▸ **Work order A**:
Condense the paragraph of the text on GI numbers that begins "No! They are still part of the data record" into a short bulleted list that keeps its main facts.

▸ **Text shown**:
____________

Of course, there’s one kind of “code” we haven’t mentioned yet – and that’s you. If you rely on reading GI numbers from GenBank flat files or FASTA records, or copying them or searching for them in those records, that “code” will fail in September. Why? Same reason. They won’t be there.

So are the GI numbers gone for good?

No! They are still part of the data record, and you will still be able to use them to retrieve the record on the web or using the E-utilities, indefinitely. They will remain in XML and ASN.1 data presentations, and will only be removed from flat files and FASTA.

However, more and more new sequence records will not be assigned a GI number, and so will never be retrievable using GI methods. But records that currently have a GI will always have that GI.

Stay tuned for additional posts about these changes, and please let us know if you have questions.

15 thoughts on “NCBI is Phasing Out Sequence GIs – Here’s What You Need to Know

    1. Yes, we will be adding support for accession.version to blastdb_aliastool. Check the NCBI News, BLAST News (on the BLAST home page) and our social media (FaceBook, Twitter) for updates on this.

  1. Regarding phasing out GI numbers from NCBI, I was highly concerned about how can I use accession.version indicator to (e)fetch content from nuccore.

    I mainly use efetch to obtain FASTA sequences in text format in a lab-based web server environment and as long as GIs served as UIDs, I could perfectly obtain sequences and pipe them for further procession.

    Under the new schema, how could this work?

    Thank you in advance for your response!

    1. This is supposed to work by adding “&idtype=acc” and “&rettype=acc” to your queries, but as of today, it’s still not working.
      Can anyone @NCBI please give us a heads up as to when it should start working?
      Thanks.

      1. As a follow up: “&idtype=acc” is working. Just not for “&usehistory=y”, as described in the webinar’s slides.

      2. The code supporting the new &idtype parameter has not yet been released. We are expecting it to be released soon and will blog about it when it happens. For several years EFetch has supported accession.version identifiers in the &id parameter, and so it may appear that &idtype is working, when it simply is existing functionality for EFetch. The true changes will be to ESummary, EPost, and ELink, which only accept GI numbers (for sequences) in &id. Once &idtype is released, they will accept accession.version like EFetch does now. In addition, ESearch will output accession.version identifiers with &idtype=acc.

      3. Thank you for the clarification.
        So for now it is OK to get the IDs from “esearch” and then use “efetch” to “translate” the resulting GIs to Accession numbers, right? At least until “&idtype=acc” is released. Because this approach I mentioned feels “hackish”. I’ll be watching this space closely for the follow up so I can implement “&idtype” in my tool.

      4. Yes, what you propose is fine. It depends on what you’re starting with. If you have a list of GI’s already, then use EFetch by itself to translate to accessions. ESearch is really only required if you have a text query and want to use that to pull GI’s. In that case, you could add &usehistory=y to the ESearch call, and then pass the WebEnv and query_key params from the ESearch result to EFetch (with &rettype=acc). This avoids using a (possibly large) literal list of GI’s.

  2. Thank you very much for the recipe – has anything changed since the last post, namely has the rettype / idtype = “acc” been implemented? Esearch seems to be returning Gi’s only, but at the same time, the gi’s have disappeared from many annotations. This extremely complicates queries followed by batch downloads (and we cannot download newly posted sequences, if I am not mistaken, since no new gis are assigned). Thank you.

      1. Thank you! I have already used the new &idtype parameter and it works as advertised! It is way better than the “hacky” “translation” step I had implemented on my end.

____________

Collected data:

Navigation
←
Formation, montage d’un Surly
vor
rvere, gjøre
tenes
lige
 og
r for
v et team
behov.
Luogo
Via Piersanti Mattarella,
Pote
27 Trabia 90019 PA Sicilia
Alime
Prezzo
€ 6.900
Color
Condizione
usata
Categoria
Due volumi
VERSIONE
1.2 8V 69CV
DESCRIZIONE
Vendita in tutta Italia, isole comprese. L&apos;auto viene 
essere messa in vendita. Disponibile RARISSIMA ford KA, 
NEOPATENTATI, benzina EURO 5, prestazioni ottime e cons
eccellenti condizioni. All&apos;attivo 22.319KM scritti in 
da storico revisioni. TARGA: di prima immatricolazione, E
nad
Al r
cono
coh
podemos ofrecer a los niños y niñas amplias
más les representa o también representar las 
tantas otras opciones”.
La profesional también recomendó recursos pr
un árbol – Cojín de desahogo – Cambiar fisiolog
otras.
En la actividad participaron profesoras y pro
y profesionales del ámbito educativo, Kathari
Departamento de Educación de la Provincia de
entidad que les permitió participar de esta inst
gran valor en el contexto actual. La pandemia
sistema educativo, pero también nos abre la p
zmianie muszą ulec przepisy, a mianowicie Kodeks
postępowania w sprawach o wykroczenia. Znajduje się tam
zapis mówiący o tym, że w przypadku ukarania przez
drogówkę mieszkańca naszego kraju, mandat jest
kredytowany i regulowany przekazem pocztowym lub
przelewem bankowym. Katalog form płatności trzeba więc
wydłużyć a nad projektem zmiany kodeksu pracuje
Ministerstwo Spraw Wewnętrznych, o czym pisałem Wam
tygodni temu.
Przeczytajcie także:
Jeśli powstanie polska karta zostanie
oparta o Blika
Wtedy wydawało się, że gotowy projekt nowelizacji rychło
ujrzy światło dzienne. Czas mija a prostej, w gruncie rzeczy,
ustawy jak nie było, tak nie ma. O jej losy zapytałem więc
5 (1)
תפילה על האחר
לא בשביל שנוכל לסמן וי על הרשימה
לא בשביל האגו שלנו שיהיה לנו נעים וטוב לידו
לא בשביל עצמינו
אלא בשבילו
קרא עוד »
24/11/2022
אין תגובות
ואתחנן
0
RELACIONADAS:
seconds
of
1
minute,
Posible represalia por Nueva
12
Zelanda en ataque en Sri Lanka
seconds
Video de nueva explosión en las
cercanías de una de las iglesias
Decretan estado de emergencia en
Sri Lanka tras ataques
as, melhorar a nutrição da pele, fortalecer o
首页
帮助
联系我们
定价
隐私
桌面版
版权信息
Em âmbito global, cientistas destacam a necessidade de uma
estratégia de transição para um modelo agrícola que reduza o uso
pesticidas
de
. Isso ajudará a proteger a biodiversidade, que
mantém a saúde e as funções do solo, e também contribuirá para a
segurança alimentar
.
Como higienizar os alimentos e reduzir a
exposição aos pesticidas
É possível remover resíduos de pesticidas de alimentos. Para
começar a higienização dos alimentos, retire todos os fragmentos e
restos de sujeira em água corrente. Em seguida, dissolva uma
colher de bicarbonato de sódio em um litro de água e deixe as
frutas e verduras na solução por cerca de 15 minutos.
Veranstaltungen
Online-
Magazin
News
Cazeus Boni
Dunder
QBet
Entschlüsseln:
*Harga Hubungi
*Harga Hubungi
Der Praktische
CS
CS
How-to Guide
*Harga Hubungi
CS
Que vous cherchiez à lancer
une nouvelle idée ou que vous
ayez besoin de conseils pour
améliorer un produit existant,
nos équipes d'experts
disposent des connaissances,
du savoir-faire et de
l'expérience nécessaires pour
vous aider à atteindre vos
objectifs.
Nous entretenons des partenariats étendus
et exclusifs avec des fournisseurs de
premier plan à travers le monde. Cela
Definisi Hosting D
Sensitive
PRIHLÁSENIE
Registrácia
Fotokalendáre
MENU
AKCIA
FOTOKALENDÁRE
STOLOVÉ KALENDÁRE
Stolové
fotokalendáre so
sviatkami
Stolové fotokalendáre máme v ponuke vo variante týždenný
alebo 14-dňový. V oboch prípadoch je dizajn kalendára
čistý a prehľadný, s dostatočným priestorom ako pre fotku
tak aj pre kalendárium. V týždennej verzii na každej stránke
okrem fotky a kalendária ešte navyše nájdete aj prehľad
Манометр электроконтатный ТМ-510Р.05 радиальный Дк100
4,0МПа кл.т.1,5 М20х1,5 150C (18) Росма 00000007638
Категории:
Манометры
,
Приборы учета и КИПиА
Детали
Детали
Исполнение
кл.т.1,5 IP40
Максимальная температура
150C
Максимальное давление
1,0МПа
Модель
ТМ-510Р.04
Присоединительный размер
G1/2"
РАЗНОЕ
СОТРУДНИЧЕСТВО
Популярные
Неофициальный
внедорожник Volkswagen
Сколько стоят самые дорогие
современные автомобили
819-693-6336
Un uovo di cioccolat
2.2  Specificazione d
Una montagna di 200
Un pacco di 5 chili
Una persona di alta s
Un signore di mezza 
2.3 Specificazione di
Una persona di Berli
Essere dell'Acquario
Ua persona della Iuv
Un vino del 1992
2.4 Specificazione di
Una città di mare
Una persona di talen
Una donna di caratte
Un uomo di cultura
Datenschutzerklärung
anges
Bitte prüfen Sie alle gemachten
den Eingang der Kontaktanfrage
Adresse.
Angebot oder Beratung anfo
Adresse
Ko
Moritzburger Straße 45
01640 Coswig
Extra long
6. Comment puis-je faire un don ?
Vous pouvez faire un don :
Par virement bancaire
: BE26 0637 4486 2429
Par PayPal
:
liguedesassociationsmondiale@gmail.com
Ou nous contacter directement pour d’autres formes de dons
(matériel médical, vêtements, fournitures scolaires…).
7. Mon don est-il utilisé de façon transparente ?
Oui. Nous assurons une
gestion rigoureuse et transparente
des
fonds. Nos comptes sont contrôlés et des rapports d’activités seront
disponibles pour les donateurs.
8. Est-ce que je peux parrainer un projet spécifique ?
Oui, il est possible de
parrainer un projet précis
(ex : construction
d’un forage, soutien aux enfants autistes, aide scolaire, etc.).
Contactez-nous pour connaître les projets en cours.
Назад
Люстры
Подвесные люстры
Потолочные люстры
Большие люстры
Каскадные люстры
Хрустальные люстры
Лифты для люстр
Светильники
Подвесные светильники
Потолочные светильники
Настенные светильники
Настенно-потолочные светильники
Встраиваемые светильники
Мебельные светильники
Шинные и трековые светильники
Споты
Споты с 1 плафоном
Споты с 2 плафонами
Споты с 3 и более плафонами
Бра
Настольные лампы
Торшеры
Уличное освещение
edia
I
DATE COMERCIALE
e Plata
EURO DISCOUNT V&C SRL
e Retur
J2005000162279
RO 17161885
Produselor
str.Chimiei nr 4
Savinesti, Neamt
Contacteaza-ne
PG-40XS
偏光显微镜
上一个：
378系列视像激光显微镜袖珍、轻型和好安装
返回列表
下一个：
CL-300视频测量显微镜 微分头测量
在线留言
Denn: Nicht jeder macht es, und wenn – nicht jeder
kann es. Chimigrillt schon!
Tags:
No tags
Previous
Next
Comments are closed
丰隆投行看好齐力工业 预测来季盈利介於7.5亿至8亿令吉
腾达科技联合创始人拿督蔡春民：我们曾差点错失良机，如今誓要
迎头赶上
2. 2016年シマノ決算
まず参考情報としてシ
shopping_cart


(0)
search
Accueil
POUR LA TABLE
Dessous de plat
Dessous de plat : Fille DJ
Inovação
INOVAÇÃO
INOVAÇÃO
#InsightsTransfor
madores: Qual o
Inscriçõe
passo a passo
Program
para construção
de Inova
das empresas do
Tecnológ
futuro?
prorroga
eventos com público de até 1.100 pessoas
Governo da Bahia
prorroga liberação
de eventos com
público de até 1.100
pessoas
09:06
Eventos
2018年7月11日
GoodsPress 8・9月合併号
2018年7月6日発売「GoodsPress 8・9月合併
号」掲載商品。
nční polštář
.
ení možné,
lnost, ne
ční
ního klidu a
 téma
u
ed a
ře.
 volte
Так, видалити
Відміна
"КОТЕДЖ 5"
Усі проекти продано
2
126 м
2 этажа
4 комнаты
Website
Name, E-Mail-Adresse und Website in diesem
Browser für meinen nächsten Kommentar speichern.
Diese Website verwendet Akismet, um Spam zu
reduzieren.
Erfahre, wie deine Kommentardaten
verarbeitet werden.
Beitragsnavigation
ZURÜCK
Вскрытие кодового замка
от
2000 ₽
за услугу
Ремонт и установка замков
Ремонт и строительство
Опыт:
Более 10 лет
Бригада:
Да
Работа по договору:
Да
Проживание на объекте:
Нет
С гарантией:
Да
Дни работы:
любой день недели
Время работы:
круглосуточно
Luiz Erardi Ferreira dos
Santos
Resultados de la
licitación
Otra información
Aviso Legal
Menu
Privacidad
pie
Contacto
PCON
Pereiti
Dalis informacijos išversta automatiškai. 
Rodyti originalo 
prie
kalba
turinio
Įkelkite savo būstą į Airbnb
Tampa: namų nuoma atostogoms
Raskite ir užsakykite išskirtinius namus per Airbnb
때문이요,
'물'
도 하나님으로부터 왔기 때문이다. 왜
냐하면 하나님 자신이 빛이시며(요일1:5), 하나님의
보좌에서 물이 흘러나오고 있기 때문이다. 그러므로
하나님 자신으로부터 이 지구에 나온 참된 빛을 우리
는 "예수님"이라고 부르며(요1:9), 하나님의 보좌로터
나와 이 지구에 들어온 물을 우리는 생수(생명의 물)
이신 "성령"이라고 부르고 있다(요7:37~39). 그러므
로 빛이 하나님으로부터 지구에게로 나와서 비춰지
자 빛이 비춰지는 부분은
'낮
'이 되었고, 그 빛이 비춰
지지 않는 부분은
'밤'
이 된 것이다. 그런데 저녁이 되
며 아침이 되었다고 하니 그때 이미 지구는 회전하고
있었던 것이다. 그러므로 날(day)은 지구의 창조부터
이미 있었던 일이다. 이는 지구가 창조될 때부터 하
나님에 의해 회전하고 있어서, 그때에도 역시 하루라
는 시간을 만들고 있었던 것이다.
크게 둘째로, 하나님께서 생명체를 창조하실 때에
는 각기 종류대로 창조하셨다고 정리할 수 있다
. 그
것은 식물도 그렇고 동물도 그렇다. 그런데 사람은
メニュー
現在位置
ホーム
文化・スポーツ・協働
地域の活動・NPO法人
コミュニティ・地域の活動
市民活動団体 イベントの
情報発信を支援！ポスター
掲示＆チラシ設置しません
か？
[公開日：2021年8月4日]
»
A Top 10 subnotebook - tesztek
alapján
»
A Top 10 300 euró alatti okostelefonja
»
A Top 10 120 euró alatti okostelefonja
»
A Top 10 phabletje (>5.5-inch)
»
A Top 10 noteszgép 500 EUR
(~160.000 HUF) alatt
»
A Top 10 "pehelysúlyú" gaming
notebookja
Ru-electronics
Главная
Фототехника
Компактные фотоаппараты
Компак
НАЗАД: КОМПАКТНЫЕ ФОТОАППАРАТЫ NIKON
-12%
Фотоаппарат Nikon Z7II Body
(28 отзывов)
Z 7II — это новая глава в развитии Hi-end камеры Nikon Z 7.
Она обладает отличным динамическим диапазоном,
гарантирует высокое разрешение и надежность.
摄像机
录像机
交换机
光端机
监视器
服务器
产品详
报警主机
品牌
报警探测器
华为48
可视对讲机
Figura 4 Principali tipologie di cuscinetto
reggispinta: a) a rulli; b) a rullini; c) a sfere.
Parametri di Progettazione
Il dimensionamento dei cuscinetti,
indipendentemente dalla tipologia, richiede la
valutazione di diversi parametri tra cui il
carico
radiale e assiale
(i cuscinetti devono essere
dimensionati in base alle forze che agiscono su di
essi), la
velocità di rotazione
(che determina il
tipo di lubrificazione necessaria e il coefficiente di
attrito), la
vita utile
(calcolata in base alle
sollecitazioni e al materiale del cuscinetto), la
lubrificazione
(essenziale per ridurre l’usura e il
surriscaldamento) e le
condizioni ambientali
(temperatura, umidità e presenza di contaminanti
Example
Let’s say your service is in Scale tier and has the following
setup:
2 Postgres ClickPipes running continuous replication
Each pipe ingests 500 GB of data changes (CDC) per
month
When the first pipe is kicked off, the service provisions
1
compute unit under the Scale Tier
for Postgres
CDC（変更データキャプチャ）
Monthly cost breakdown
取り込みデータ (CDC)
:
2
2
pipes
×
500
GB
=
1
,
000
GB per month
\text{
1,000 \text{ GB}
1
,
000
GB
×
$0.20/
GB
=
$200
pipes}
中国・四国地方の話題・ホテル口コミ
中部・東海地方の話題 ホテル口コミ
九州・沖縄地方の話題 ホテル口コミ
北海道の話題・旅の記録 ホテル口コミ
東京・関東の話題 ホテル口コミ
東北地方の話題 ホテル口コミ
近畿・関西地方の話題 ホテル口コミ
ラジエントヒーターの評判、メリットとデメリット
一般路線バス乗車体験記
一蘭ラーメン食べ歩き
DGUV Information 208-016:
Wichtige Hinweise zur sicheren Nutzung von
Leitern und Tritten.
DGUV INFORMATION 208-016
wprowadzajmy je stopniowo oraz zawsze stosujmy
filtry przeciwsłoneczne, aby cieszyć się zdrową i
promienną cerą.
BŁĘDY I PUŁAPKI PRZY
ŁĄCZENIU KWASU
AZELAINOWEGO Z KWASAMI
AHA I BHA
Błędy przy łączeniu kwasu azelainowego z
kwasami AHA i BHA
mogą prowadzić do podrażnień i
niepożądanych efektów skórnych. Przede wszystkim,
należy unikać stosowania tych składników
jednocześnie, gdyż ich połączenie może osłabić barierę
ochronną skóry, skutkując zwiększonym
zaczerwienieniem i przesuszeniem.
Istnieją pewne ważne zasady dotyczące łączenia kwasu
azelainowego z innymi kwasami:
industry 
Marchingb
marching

____________

▸ **Work order B**:
Copy the collected data entries word for word. Begin at the first line of the entries and stop after the line that contains "La profesional también recomendó recursos pr".

▸ **Answer A**:
- GI numbers remain part of the data record.
- They can still be used to retrieve records on the web or through the E-utilities, indefinitely.
- They will stay in XML and ASN.1 data presentations.
- They will be removed only from flat files and FASTA.

▸ **Answer B**:
Navigation
←
Formation, montage d’un Surly
vor
rvere, gjøre
tenes
lige
 og
r for
v et team
behov.
Luogo
Via Piersanti Mattarella,
Pote
27 Trabia 90019 PA Sicilia
Alime
Prezzo
€ 6.900
Color
Condizione
usata
Categoria
Due volumi
VERSIONE
1.2 8V 69CV
DESCRIZIONE
Vendita in tutta Italia, isole comprese. L&apos;auto viene 
essere messa in vendita. Disponibile RARISSIMA ford KA, 
NEOPATENTATI, benzina EURO 5, prestazioni ottime e cons
eccellenti condizioni. All&apos;attivo 22.319KM scritti in 
da storico revisioni. TARGA: di prima immatricolazione, E
nad
Al r
cono
coh
podemos ofrecer a los niños y niñas amplias
más les representa o también representar las 
tantas otras opciones”.
La profesional también recomendó recursos pr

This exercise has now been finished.